Material for this exercise>
- Opening Delimiter -

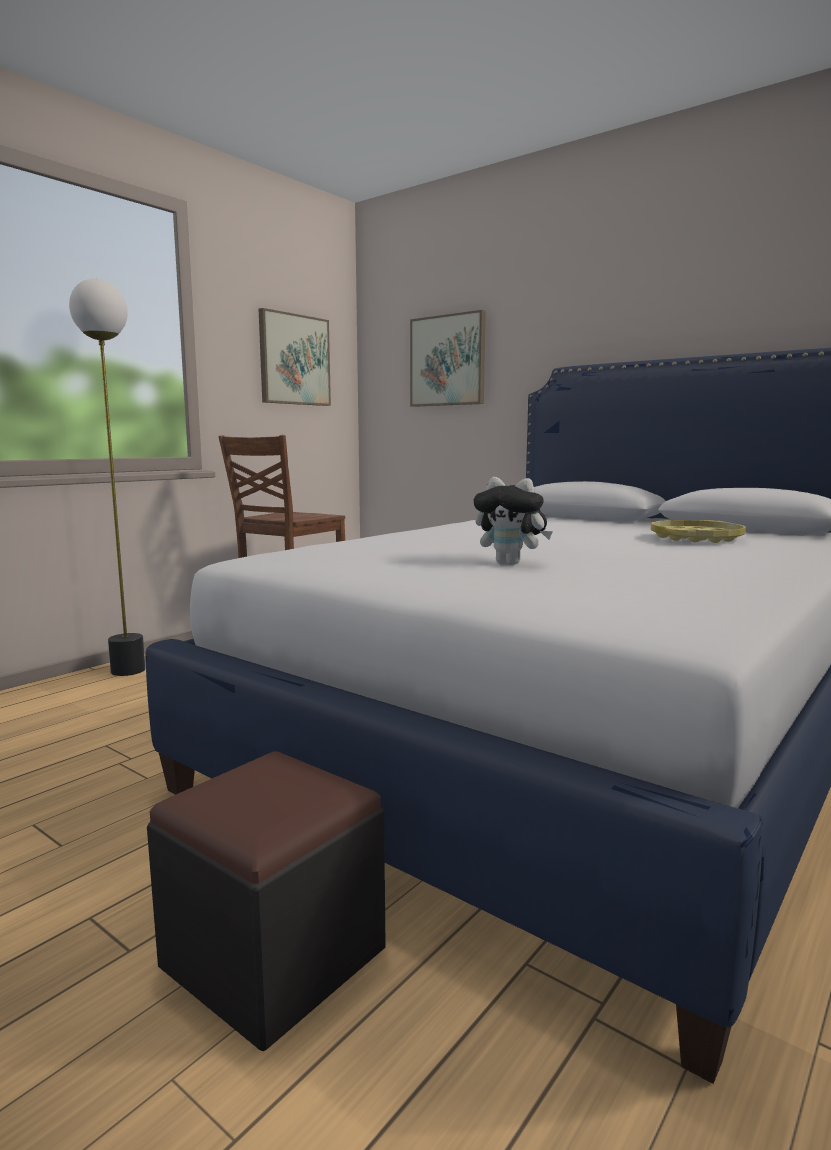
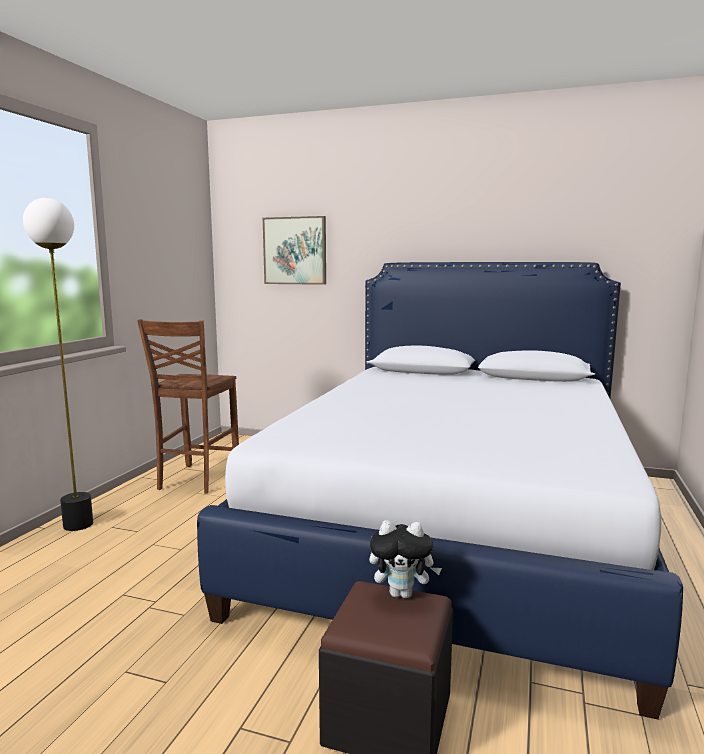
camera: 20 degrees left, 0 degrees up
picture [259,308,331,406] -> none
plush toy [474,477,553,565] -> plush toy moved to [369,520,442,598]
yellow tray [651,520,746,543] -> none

- Closing Delimiter -
- Opening Delimiter -

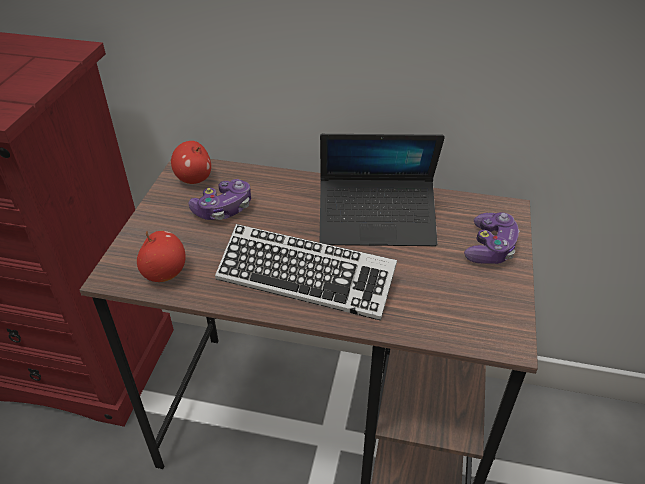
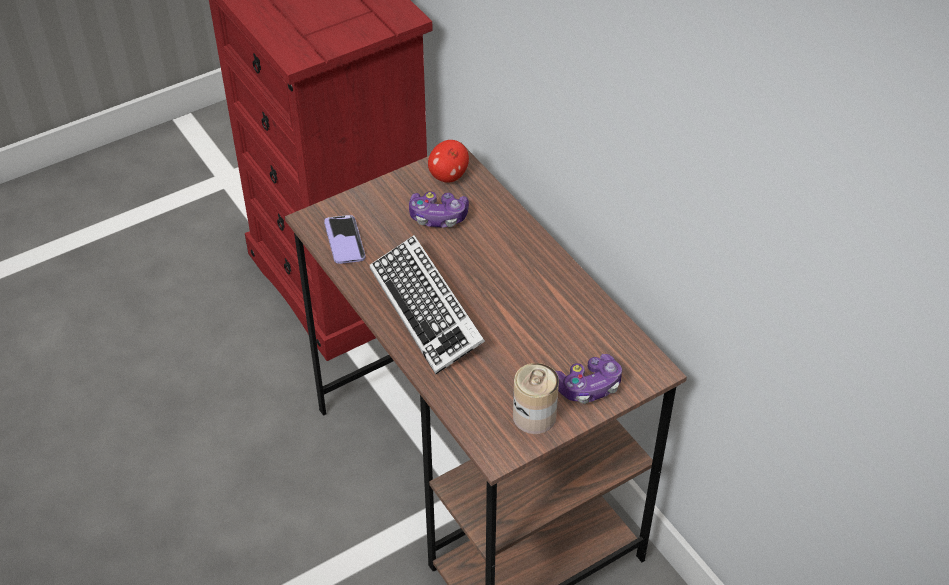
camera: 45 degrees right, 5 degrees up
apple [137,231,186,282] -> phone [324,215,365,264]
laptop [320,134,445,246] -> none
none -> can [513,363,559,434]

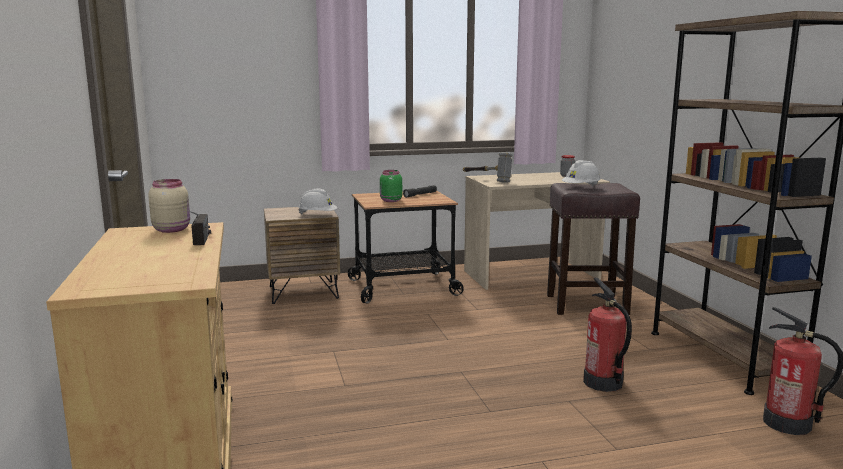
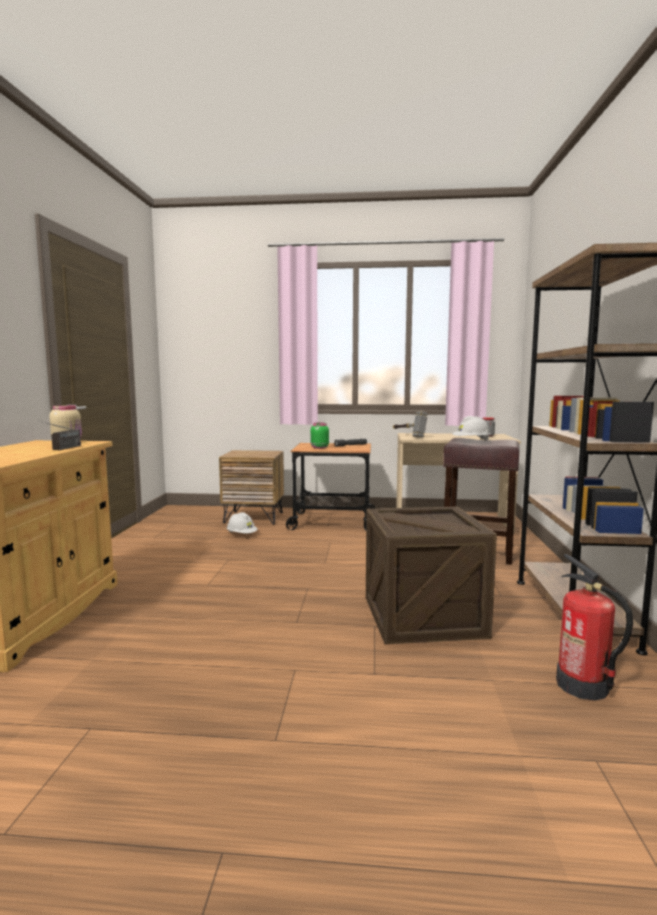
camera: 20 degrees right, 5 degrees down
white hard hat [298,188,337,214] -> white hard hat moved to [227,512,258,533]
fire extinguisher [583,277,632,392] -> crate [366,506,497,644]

- Closing Delimiter -

What to produce>
Would you please repeat exactly the lines above, starting at the line with "picture [259,308,331,406] -> none" and stopping at the line with "yellow tray [651,520,746,543] -> none", both included?

Task output>
picture [259,308,331,406] -> none
plush toy [474,477,553,565] -> plush toy moved to [369,520,442,598]
yellow tray [651,520,746,543] -> none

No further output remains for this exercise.